* [Document passage]:
-----
What is a Cadastral Map?
The largest section of the Gesher Galicia Map Room presents more than 150 digitized historical cadastral maps of Galician cities, towns, and villages in an interactive format, for use in historical and genealogical research. Cadastral maps are beautiful to look at, but what exactly are they? This page provides an answer to that question plus a quick summary of some of the characteristics and features of historical cadastral maps which make them valuable to researchers. More detailed information on these topics is available in the References section of the Map Room.
Cadastral Maps Defined
English-language Wikipedia simply defines a cadastral map as "a map that shows the boundaries and ownership of land parcels". (In the United States, a cadastral map is also known as a plat.) A cadastral map is one component of a cadastre (or cadaster), which Wikipedia defines as "a comprehensive recording of the real estate or real property's metes-and-bounds of a country". Thus the cadastre and its maps are a means for recording and managing the legal and administrative boundaries of land parcels for land valuation and taxation. Maps were and are used together with legal registers (now databases) which identify the legal owners of individually numbered parcels, the actual or permitted economic use and value of each parcel, and more.
-----
* [What is expected]: Copy everything in the cadastral map page from "What is a Cadastral" down to "the Map Room.", substituting "Map Collection" for every "Map Room".
-----
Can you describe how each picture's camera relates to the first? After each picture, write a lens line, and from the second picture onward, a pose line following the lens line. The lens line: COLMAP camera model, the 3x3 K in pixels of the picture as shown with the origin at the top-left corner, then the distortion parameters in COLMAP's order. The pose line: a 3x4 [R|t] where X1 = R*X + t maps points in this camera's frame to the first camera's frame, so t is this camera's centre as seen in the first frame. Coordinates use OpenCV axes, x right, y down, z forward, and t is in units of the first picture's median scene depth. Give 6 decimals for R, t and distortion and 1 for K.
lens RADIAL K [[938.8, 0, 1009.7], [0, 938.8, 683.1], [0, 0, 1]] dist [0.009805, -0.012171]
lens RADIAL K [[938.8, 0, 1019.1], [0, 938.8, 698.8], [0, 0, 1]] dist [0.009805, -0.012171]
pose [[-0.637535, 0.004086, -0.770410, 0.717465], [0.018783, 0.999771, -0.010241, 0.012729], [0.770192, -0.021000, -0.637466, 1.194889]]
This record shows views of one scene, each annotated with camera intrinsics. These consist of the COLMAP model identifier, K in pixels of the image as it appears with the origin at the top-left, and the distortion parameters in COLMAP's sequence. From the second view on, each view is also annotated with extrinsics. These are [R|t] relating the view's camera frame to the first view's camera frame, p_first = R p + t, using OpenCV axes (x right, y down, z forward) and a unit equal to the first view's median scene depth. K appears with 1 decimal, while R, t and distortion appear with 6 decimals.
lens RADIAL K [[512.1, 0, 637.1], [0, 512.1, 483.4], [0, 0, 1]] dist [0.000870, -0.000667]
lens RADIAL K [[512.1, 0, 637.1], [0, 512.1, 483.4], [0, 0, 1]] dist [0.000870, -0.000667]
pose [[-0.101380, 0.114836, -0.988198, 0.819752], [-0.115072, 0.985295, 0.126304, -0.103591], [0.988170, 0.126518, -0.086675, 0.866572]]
-----
* [Solved exercise]:
What is a Cadastral Map?
The largest section of the Gesher Galicia Map Collection presents more than 150 digitized historical cadastral maps of Galician cities, towns, and villages in an interactive format, for use in historical and genealogical research. Cadastral maps are beautiful to look at, but what exactly are they? This page provides an answer to that question plus a quick summary of some of the characteristics and features of historical cadastral maps which make them valuable to researchers. More detailed information on these topics is available in the References section of the Map Collection.